(Excerpts from a dataset)
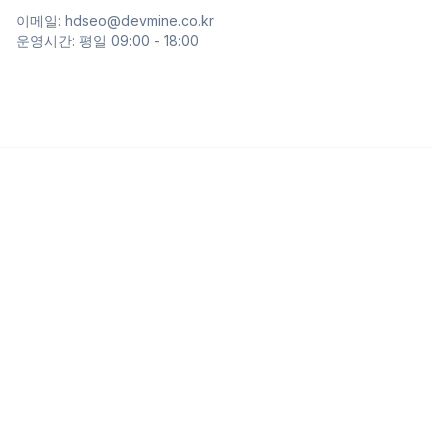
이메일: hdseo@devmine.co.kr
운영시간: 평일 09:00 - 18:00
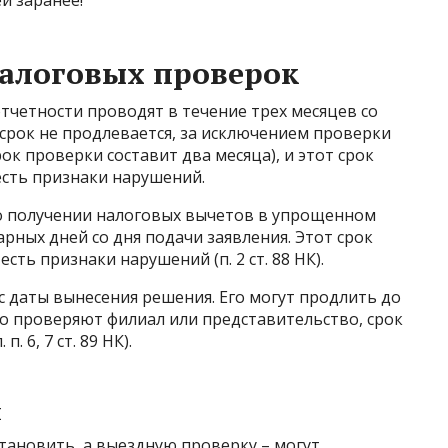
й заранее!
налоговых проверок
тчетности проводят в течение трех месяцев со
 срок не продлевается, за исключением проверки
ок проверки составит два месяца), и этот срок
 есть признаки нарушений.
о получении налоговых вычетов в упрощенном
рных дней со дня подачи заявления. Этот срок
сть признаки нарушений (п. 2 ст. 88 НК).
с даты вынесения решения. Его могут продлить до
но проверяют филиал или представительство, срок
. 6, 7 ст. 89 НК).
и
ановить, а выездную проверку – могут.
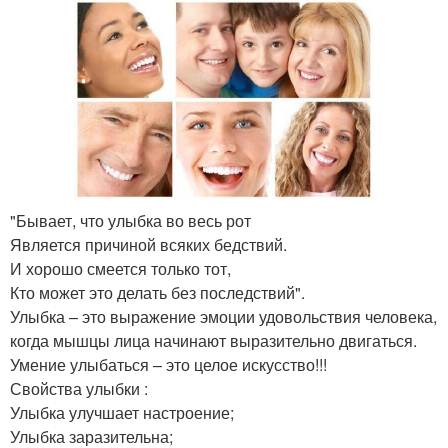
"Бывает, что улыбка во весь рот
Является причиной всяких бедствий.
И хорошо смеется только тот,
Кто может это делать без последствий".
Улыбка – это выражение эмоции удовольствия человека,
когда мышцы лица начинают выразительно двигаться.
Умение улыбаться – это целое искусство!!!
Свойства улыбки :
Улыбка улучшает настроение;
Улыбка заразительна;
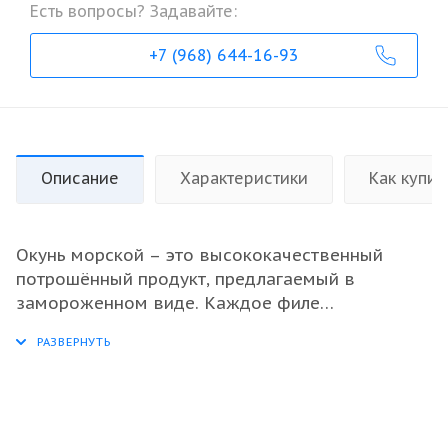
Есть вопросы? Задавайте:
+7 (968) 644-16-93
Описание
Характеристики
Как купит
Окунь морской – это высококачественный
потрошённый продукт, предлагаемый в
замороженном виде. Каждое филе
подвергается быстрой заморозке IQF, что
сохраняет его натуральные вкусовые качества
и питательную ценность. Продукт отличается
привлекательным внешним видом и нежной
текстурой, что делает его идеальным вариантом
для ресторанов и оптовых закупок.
---
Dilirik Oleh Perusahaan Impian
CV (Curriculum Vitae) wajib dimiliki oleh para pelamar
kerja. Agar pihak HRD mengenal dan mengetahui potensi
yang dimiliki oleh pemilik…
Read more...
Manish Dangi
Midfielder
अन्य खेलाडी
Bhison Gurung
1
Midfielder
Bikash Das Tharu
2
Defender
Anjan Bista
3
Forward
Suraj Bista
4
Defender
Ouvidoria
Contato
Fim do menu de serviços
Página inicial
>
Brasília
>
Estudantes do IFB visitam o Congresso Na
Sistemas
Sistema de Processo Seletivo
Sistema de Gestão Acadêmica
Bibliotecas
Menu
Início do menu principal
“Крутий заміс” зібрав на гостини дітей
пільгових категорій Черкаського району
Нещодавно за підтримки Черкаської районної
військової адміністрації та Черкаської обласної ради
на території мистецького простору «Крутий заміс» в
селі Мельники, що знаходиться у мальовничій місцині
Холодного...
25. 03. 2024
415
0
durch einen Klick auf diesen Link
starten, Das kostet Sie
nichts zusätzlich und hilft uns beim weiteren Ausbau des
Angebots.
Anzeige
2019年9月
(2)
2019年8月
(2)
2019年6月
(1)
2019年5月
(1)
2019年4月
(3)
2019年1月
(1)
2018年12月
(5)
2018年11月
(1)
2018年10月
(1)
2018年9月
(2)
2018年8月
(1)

(WORK REQUEST): Can you pull out the lines of the records word for word, starting at the line that contains "이메일: hdseo@devmine.co.kr" and stopping after the line that contains "для ресторанов и оптовых закупок."? Leave the pictures out of your answer.

(TASK RESPONSE):
이메일: hdseo@devmine.co.kr
운영시간: 평일 09:00 - 18:00
й заранее!
налоговых проверок
тчетности проводят в течение трех месяцев со
 срок не продлевается, за исключением проверки
ок проверки составит два месяца), и этот срок
 есть признаки нарушений.
о получении налоговых вычетов в упрощенном
рных дней со дня подачи заявления. Этот срок
сть признаки нарушений (п. 2 ст. 88 НК).
с даты вынесения решения. Его могут продлить до
но проверяют филиал или представительство, срок
. 6, 7 ст. 89 НК).
и
ановить, а выездную проверку – могут.
"Бывает, что улыбка во весь рот
Является причиной всяких бедствий.
И хорошо смеется только тот,
Кто может это делать без последствий".
Улыбка – это выражение эмоции удовольствия человека,
когда мышцы лица начинают выразительно двигаться.
Умение улыбаться – это целое искусство!!!
Свойства улыбки :
Улыбка улучшает настроение;
Улыбка заразительна;
Есть вопросы? Задавайте:
+7 (968) 644-16-93
Описание
Характеристики
Как купит
Окунь морской – это высококачественный
потрошённый продукт, предлагаемый в
замороженном виде. Каждое филе
подвергается быстрой заморозке IQF, что
сохраняет его натуральные вкусовые качества
и питательную ценность. Продукт отличается
привлекательным внешним видом и нежной
текстурой, что делает его идеальным вариантом
для ресторанов и оптовых закупок.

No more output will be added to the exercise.